東大阪市の農業振興プロジェクト「東大阪『エコたま』チャレンジ」が始動し、11月22日、東大阪市内の畑でタマネギの苗植えが行われた。
大阪府は、化学合成農薬や化学肥料の使用量を通常の半分以下で栽培した物を「大阪エコ農産物」に認証しており、「エコたま」は、その認証を受けた「エコたまねぎ」のこと。同プロジェクトは、東大阪の複数農家でエコたまねぎ50トンを生産し、食品製造企業と協働で商品を開発、近畿圏のスーパーで「東大阪産エコたまねぎ使用」と銘打った商品を販売することで、東大阪産の農産物の魅力を市内外にPRすることを目的に始まった。本年度はテスト実施と位置付け、1軒の農家で5トンの「エコたまねぎ」を収穫し、商品開発、流通までの工程を確認する。

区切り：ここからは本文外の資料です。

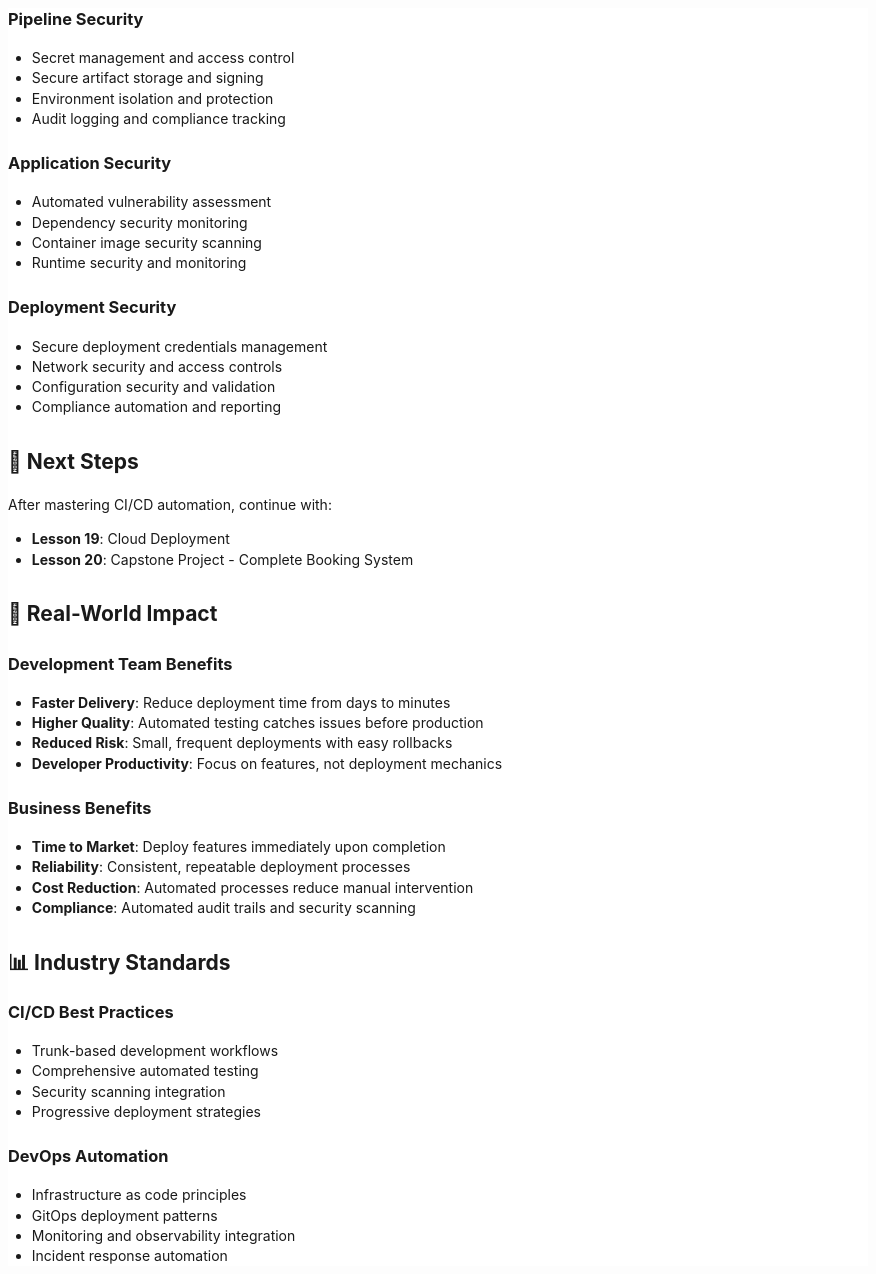 ### **Pipeline Security**
- Secret management and access control
- Secure artifact storage and signing
- Environment isolation and protection
- Audit logging and compliance tracking

### **Application Security**
- Automated vulnerability assessment
- Dependency security monitoring
- Container image security scanning
- Runtime security and monitoring

### **Deployment Security**
- Secure deployment credentials management
- Network security and access controls
- Configuration security and validation
- Compliance automation and reporting

## 🚀 Next Steps

After mastering CI/CD automation, continue with:
- **Lesson 19**: Cloud Deployment
- **Lesson 20**: Capstone Project - Complete Booking System

## 🌟 Real-World Impact

### **Development Team Benefits**
- **Faster Delivery**: Reduce deployment time from days to minutes
- **Higher Quality**: Automated testing catches issues before production
- **Reduced Risk**: Small, frequent deployments with easy rollbacks
- **Developer Productivity**: Focus on features, not deployment mechanics

### **Business Benefits**
- **Time to Market**: Deploy features immediately upon completion
- **Reliability**: Consistent, repeatable deployment processes
- **Cost Reduction**: Automated processes reduce manual intervention
- **Compliance**: Automated audit trails and security scanning

## 📊 Industry Standards

### **CI/CD Best Practices**
- Trunk-based development workflows
- Comprehensive automated testing
- Security scanning integration
- Progressive deployment strategies

### **DevOps Automation**
- Infrastructure as code principles
- GitOps deployment patterns
- Monitoring and observability integration
- Incident response automation
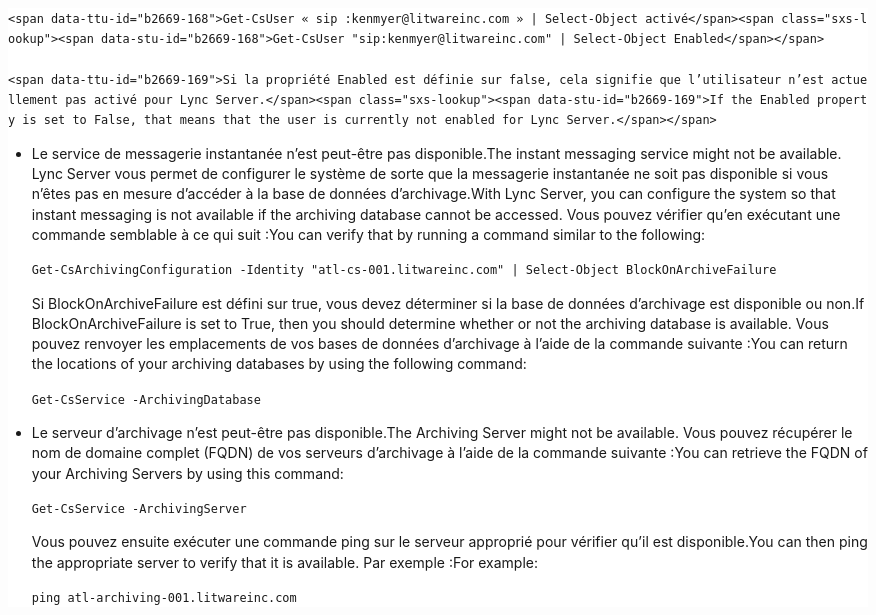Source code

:     <span data-ttu-id="b2669-168">Get-CsUser « sip :kenmyer@litwareinc.com » | Select-Object activé</span><span class="sxs-lookup"><span data-stu-id="b2669-168">Get-CsUser "sip:kenmyer@litwareinc.com" | Select-Object Enabled</span></span>
    
    <span data-ttu-id="b2669-169">Si la propriété Enabled est définie sur false, cela signifie que l’utilisateur n’est actuellement pas activé pour Lync Server.</span><span class="sxs-lookup"><span data-stu-id="b2669-169">If the Enabled property is set to False, that means that the user is currently not enabled for Lync Server.</span></span>

  - <span data-ttu-id="b2669-170">Le service de messagerie instantanée n’est peut-être pas disponible.</span><span class="sxs-lookup"><span data-stu-id="b2669-170">The instant messaging service might not be available.</span></span> <span data-ttu-id="b2669-171">Lync Server vous permet de configurer le système de sorte que la messagerie instantanée ne soit pas disponible si vous n’êtes pas en mesure d’accéder à la base de données d’archivage.</span><span class="sxs-lookup"><span data-stu-id="b2669-171">With Lync Server, you can configure the system so that instant messaging is not available if the archiving database cannot be accessed.</span></span> <span data-ttu-id="b2669-172">Vous pouvez vérifier qu’en exécutant une commande semblable à ce qui suit :</span><span class="sxs-lookup"><span data-stu-id="b2669-172">You can verify that by running a command similar to the following:</span></span>
    
        Get-CsArchivingConfiguration -Identity "atl-cs-001.litwareinc.com" | Select-Object BlockOnArchiveFailure
    
    <span data-ttu-id="b2669-173">Si BlockOnArchiveFailure est défini sur true, vous devez déterminer si la base de données d’archivage est disponible ou non.</span><span class="sxs-lookup"><span data-stu-id="b2669-173">If BlockOnArchiveFailure is set to True, then you should determine whether or not the archiving database is available.</span></span> <span data-ttu-id="b2669-174">Vous pouvez renvoyer les emplacements de vos bases de données d’archivage à l’aide de la commande suivante :</span><span class="sxs-lookup"><span data-stu-id="b2669-174">You can return the locations of your archiving databases by using the following command:</span></span>
    
        Get-CsService -ArchivingDatabase

  - <span data-ttu-id="b2669-175">Le serveur d’archivage n’est peut-être pas disponible.</span><span class="sxs-lookup"><span data-stu-id="b2669-175">The Archiving Server might not be available.</span></span> <span data-ttu-id="b2669-176">Vous pouvez récupérer le nom de domaine complet (FQDN) de vos serveurs d’archivage à l’aide de la commande suivante :</span><span class="sxs-lookup"><span data-stu-id="b2669-176">You can retrieve the FQDN of your Archiving Servers by using this command:</span></span>
    
        Get-CsService -ArchivingServer
    
    <span data-ttu-id="b2669-177">Vous pouvez ensuite exécuter une commande ping sur le serveur approprié pour vérifier qu’il est disponible.</span><span class="sxs-lookup"><span data-stu-id="b2669-177">You can then ping the appropriate server to verify that it is available.</span></span> <span data-ttu-id="b2669-178">Par exemple :</span><span class="sxs-lookup"><span data-stu-id="b2669-178">For example:</span></span>
    
        ping atl-archiving-001.litwareinc.com

<span data-ttu-id="b2669-179"></div>

</div>

<span> </span>

</div>

</div>

</span><span class="sxs-lookup"><span data-stu-id="b2669-179"></div>

</div>

<span> </span>

</div>

</div>

</span></span></div>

東大阪市都市魅力産業スポーツ部農政課の下里隼人さんは「東大阪は農業のまちというイメージがあまりない。高齢化で農業人口も減る中、いろんな人たちの力をまとめて東大阪の農業を盛り上げたいと関係者に声をかけ、今回のテスト実施に至った」と話す。
本年度の栽培は、「河内ブナ」の養殖と農業を営む山口養魚場(東大阪市下六万寺町2)で行う。山口養魚場には、養魚池、畑、田んぼがあり、稲刈り後の精米時に割れた米や小さな米をフナの餌にし、養魚池の泥を農地の肥料として使うなど循環型農業を実践しており、山口養魚場で採れる野菜は大阪エコ農産物に認証されている。
この日は、東大阪を拠点に活動するジャパンラグビーリーグワン「花園近鉄ライナーズ」と、さわかみ関西独立リーグ「大阪ゼロロクブルズ」の選手、サッカーJ3「FC大阪」のスタッフ、近畿大学体育会レスリング部の学生、農林水産省、大阪府、東大阪市職員有志、農業ボランティアなど、約60人が参加。3時間掛け、1000平方メートルの畑に、加工食品に適した品種「アトン」の苗1万5000本を植えた。
苗植えに参加した花園近鉄ライナーズの野口大輔選手は「農家の方たちはこの作業を少人数でしているので大変。こういう工程があると知ることができるいい機会だった」と話す。
下里さんは「来年度以降は、関係人口2000人で50トンのエコたまねぎを生産することを目指している。淡路島、泉州に次ぐタマネギの産地といわれるのが目標」と意気込む。
収穫は来年5月中旬を予定する。